In yesterday’s post, veteran autism parents shared what they wished they knew when their child was first diagnosed with autism. We don’t have a time machine to go back and tell our new-autism-parent selves this stuff, but hopefully our autism advice can help other parents of children recently diagnosed with autism. Lisa Ackerman, founder of Talk About Curing Autism (TACA), wrote a an inspiring post a few years back titled “Dear Lisa” in which she writes a letter to her new-autism-parent self. It is one of my favorites – still relevant and inspiring to parents today. So, I am posting it here with Lisa’s permission. Huge thanks to Lisa for allowing me to share her hopeful message. And a little update a few years since this was originally written: Jeff is in college! Lisa’s feet are pretty cute now. She is still bad at math.
Dear Lisa of 1999,
It’s been one year since Jeff was diagnosed and you are still really frustrated. So far several doctors have told you to place Jeff in an institution. Jeff is only three years old. You know he has a ton of issues and is really sick, but an institution?! It feels like your world is crumbling around you. You are upset and can’t sleep because you are so very scared of the future.
So here I am, in the future, writing to tell you it will be ok. These particular specialists are wrong, they can’t predict Jeff’s future. They could not have got it more wrong!
In your fear, you have forgotten some of the advice mom and dad taught you. Please stay focused, and try to remember these things:
1) You cannot do it all at once. Remember two checklists: the long one that has everything you need to do on it and the short list with 1-3 things you can accomplish each week. PLEASE don’t look at the long list more than once a week – It will tease and taunt you. Keep that short list going and be realistic. That long list will slowly disappear. You will get a lot done. Trust me.
2) Surround yourself with positive people (and stay away from the Debbie Downers). You cannot change these folks. Focus on where you have the power to drive positive change.
3) The worthless emotions of fear and anger need to be banished as soon as possible. You have already wasted a year with these emotions. Stop it. Know that they still crop up but then squash them quickly with a positive attitude.
4) I like how you celebrated every victory (no matter how small). Continue to do that and smile as much as possible. Know that good days are around the corner.
5) Don’t be afraid to go ask questions – talk to a speaker at the conference, or a doctor whom you have just met. Bring Jeff’s medical binder and ask for guidance, direction and referrals. They don’t bite. They are there to help. Take advantage of that. Be sure to bring them a snack or something to drink as a thank you.
6) Don’t be afraid to travel to someone you think can help. Miracle Flights is a blessing and might even fly you there. You can make anything happen for Jeff.
7) If something doesn’t sound right or feel correct, it probably isn’t. Trust your instincts.
8) Stay consistent. Stay on target. Utilize the lab results and behavior data as your guide. Trust these measurements.
9) Biomedical intervention works. Often before things get better, they get a little bit worse. Don’t be afraid. Talk to other parents. Have clear guidelines and communication with your doctor. Read more about treatments so you can start those dialogues sooner.
10) Traditional therapies are a huge blessing. They work even better on healthy kids. Get Jeff healthy!
11) Don’t freak out if a therapist calls in sick. You are here and can try it yourself. Don’t be afraid to open the log book and try it out. That’s what parent training was for.
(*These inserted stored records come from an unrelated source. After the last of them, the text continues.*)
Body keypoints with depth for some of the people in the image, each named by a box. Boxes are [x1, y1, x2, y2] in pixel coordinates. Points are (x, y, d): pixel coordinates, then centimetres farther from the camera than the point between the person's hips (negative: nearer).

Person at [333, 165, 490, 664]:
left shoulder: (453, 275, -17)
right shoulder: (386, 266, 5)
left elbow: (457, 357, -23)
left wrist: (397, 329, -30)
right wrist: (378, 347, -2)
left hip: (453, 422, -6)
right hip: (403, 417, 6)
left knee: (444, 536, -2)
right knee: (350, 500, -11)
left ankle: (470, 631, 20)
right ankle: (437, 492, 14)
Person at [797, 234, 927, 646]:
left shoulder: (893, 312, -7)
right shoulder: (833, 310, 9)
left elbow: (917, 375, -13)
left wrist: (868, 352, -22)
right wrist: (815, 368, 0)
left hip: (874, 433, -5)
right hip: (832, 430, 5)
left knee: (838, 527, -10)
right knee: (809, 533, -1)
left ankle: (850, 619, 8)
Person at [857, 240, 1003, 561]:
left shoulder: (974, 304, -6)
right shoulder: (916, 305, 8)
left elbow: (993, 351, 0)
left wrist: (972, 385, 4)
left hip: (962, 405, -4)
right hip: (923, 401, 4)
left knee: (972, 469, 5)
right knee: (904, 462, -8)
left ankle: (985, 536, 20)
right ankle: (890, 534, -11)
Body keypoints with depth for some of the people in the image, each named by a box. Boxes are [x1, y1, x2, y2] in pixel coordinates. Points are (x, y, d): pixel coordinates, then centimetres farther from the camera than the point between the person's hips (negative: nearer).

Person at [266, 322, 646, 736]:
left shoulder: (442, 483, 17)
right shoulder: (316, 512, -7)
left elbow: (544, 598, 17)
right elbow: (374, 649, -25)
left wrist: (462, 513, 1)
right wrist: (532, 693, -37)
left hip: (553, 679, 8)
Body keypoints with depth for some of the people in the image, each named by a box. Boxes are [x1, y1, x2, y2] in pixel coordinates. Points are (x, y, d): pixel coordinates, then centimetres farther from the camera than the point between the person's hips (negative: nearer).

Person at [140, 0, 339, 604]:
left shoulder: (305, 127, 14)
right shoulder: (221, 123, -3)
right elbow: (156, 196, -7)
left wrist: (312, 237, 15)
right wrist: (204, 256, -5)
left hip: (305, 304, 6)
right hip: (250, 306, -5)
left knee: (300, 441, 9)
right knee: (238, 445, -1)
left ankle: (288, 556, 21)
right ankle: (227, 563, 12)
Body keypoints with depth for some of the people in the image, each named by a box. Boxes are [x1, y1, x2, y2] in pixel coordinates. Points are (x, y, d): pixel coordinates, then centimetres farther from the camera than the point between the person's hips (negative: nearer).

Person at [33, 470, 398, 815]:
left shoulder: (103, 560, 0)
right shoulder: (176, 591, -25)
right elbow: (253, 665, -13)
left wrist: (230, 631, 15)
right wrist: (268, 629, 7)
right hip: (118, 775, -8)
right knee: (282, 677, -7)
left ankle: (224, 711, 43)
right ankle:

12) Treat therapists like family and (some) family like guests. Don’t bark at people trying to help you.
13) Your husband – please don’t forget you are married. Please remember why you fell in love in the first place.
14) Your daughter Lauren is the best kid and sister ever. Remember to go out on dates with her. It’s ok to have fun.
15) Be kind to yourself – even though you will never listen to this, please get a pedicure. Your feet scare me.
16) The more you give, the more you will receive.
You don’t know this but in June of 2011, Jeff finished 7th grade in a regular educational placement, not a special day class. He did really well. He didn’t make the honor role but that’s OK – he’s better than “average” grade wise. He has friends, a great sense of humor, some funny pick-up lines (they actually work!) and the most beautiful smile. His math skills are much better than yours. He has mastered a lot of goals. He will continue to make progress. He is a walking miracle.
And to the future – Let me tell you what he will do:
- He will graduate from high school.
- He will go to college.
- He will fall in love.
- He will get married.
- He will choose a career and love it.
Don’t shutter at this one – but he will produce some beautiful grandkids for you and they will share his beautiful smile.
With love & respect,
Lisa of June 2011
P.S. If only I could have written this note to you twelve years ago. I wish I could have. My goal this week is for families new to the autism journey to read it and feel a bit more empowered, less scared and ready for the journey. The journey of a thousand miles starts with one step. Walk towards the best practices and make good things happen for your kids.